** GIVEN PASSAGE follows **
The policy on the antishutdown that was proposed before AfriNIC firstly attempts to define what an Internet shutdown is and we came up with a definition that says an government ordering blocking access to the general Internet. Said definition doesn't preclude a government from censoring content that is not legally permissible within laws of the said country, on the provision that said sensor ISP does not include a law that says you can block anything irrespective of what it is. We went on to say that the policy creates a definition to define when had a shutdown has occurred. Internet shutdown is deemed to have occurred when it can be proved that there was an attempt failed or successful to restrict access to the Internet to a segment of the population irrespective of the provider or access medium that they utilise.

What is the policy actually say in the first draft? We said, if the states want to shutdown the Internet for 1 months after they have shutdown the Internet we'll stop allocating them any resources. If they shutdown the Internet three or more times within a period of ten years we'll revoke their resources. And the policy goes pretty wide in the first draft, includes all the government owned entities and entities with direct government relations.
** End of GIVEN PASSAGE **
** COLLECTED DATA follows **
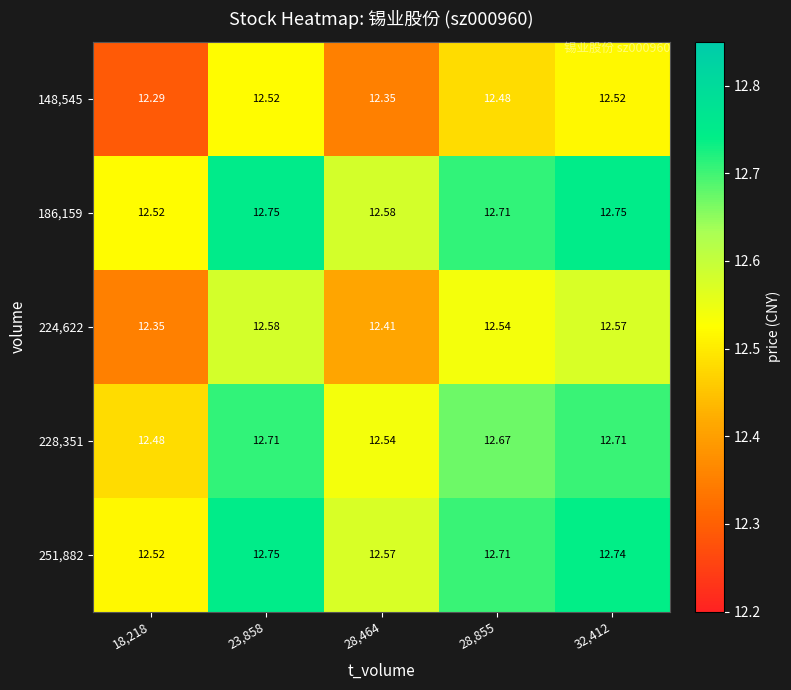

Count the number of categories in the chart.

5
** End of COLLECTED DATA **
- TASK ITEM A -
Switch "Internet shutdown" to "network blackout" in the AfriNIC shutdown policy passage, and write out the part between "The policy on" and "that they utilise.", inclusive.
- TASK ITEM B -
Resume the AfriNIC shutdown policy passage from where it stops.

- WRITTEN REPLY A -
The policy on the antishutdown that was proposed before AfriNIC firstly attempts to define what an network blackout is and we came up with a definition that says an government ordering blocking access to the general Internet. Said definition doesn't preclude a government from censoring content that is not legally permissible within laws of the said country, on the provision that said sensor ISP does not include a law that says you can block anything irrespective of what it is. We went on to say that the policy creates a definition to define when had a shutdown has occurred. network blackout is deemed to have occurred when it can be proved that there was an attempt failed or successful to restrict access to the Internet to a segment of the population irrespective of the provider or access medium that they utilise.

- WRITTEN REPLY B -
So, what's the rationale behind proposing something like this? Shutdowns between June 2015 and June 2015 had an estimated cost of 22 billion dollars to the economies that were affected. In November 2016, there were 63,000 domains, sub‑domains of the Cameroonian ccTLD from the stats we have been given by domain tools. As of three days ago after 94 days of shutdown the figure had dropped to 31,000. We speculate that's because people said enough and they took the business off the continent and out of the country. That has a dramatic effect on the economy and it has a dramatic effect on the Internet. So shutdowns are hurting the African economies. They are hurting investment, they are damaging to the Internet ecosystem and something had to be done.

So what do we hope to achieve by proposing something like this?

Firstly, shine a spotlight on an ever‑increasing problem. The problem is increasing.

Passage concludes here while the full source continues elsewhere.